Jaguar Land Rover has enjoyed notable success in court recently. Last month it finally won a legal ruling in China against Jiangling Motor Holding for its flagrant pinching of the Range Rover Evoque's design in 2014. So brazenly similar was the first gen Landwind X7 that the case would have been open and shut in virtually any other territory - but it is notoriously hard for a western firm to find favour in a Chinese court, making the decision a significant victory for JLR's legal team.
At home though, there seems to have been much tripping over its own shoe laces. JLR's long-running case against Twisted Automobile has more than a whiff of bristling animosity about it. At the centre of the three-year legal battle was Twisted's decision to use the name 'LR Motors' for its Defender-filled showroom in Thirsk - a nod-and-a-wink name if ever there was one, but not, crucially, in direct contravention of an established trademark when it was registered in 2015.
JLR cried foul regardless but in May last year the Intellectual Property Court found in Twisted's favour. Undeterred, JLR appealed the case to the High Court - yet was given short shrift at the resultant hearing, Mrs Justice Rose noting: "The undisputed evidence was that Jaguar Land Rover has never used the initials 'LR' as a sign for its goods in this country." Which sounds like a gavel-banging, 'case closed' decision to us.

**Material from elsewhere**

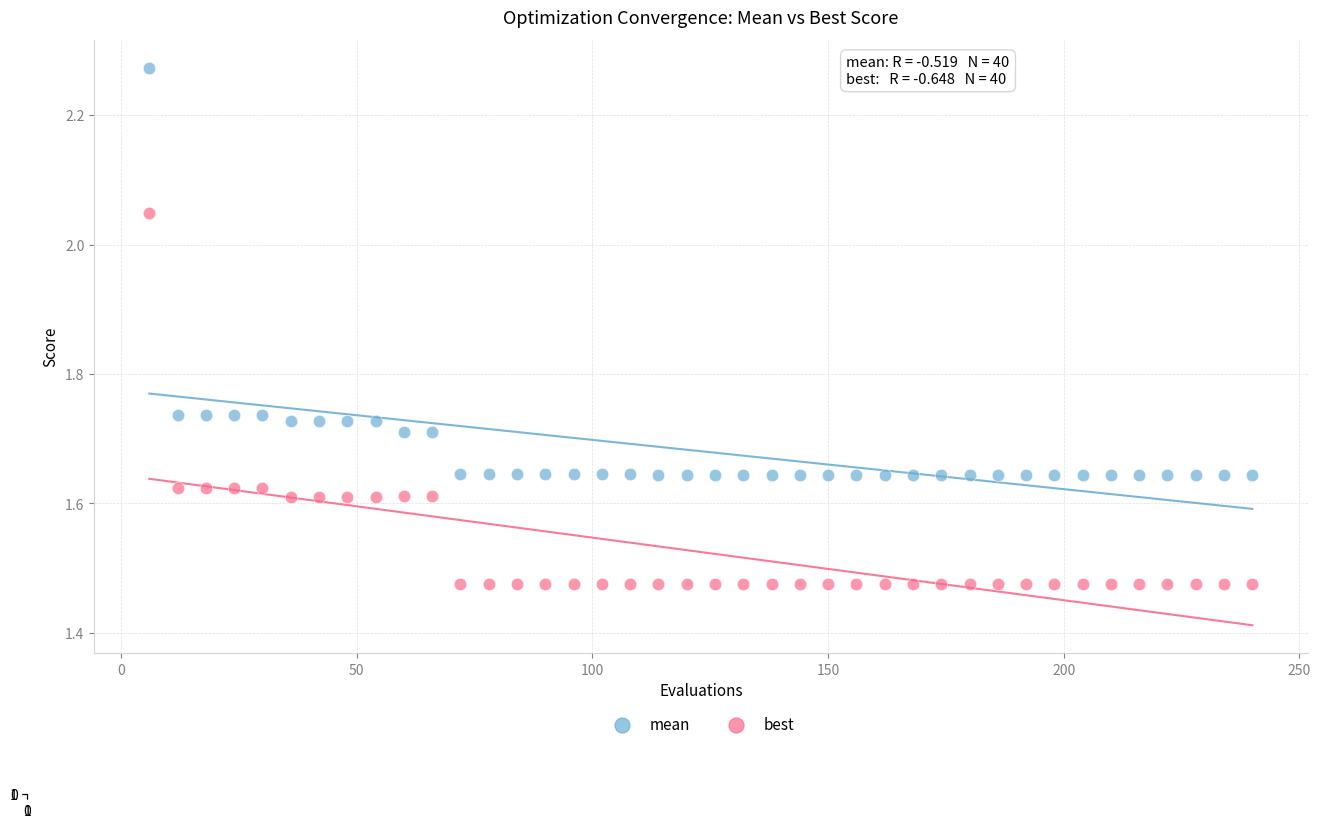

Across all data points, what is the range of Y values (max minus min)?

0.8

Not to JLR though, which took its argument to the Court of Appeal last month, where it was promptly rejected on the basis that it was attempting to re-argue the same case without providing any new factual grounds for doing so. Charles Fawcett, Twisted Automotive's founder and CEO, has subsequently claimed a victory against 'bullying tactics' and frankly it's rather easy to side with 'David' when 'Goliath' - via design boss Gerry McGovern - has previously vowed to put third party modifiers 'out of business'.
No matter where you stand on the arrangement of capital letters in a sign - or, indeed, the work of tuners in general - we're going to go out on a limb and say that the world would be a duller and less interesting place without them in it. JLR may have a dim view of those who take an existing product and 'put a little spoiler on it or whatever' (as McGovern dismissively put it) but Twisted, among many others, has repeatedly proven the business case for doing so by selling its efforts to satisfied customers. Beating them in the marketplace - as the manufacturer has specifically set out to do with SVO - is one thing. Beating them in court, as JLR has found to its cost, is quite another.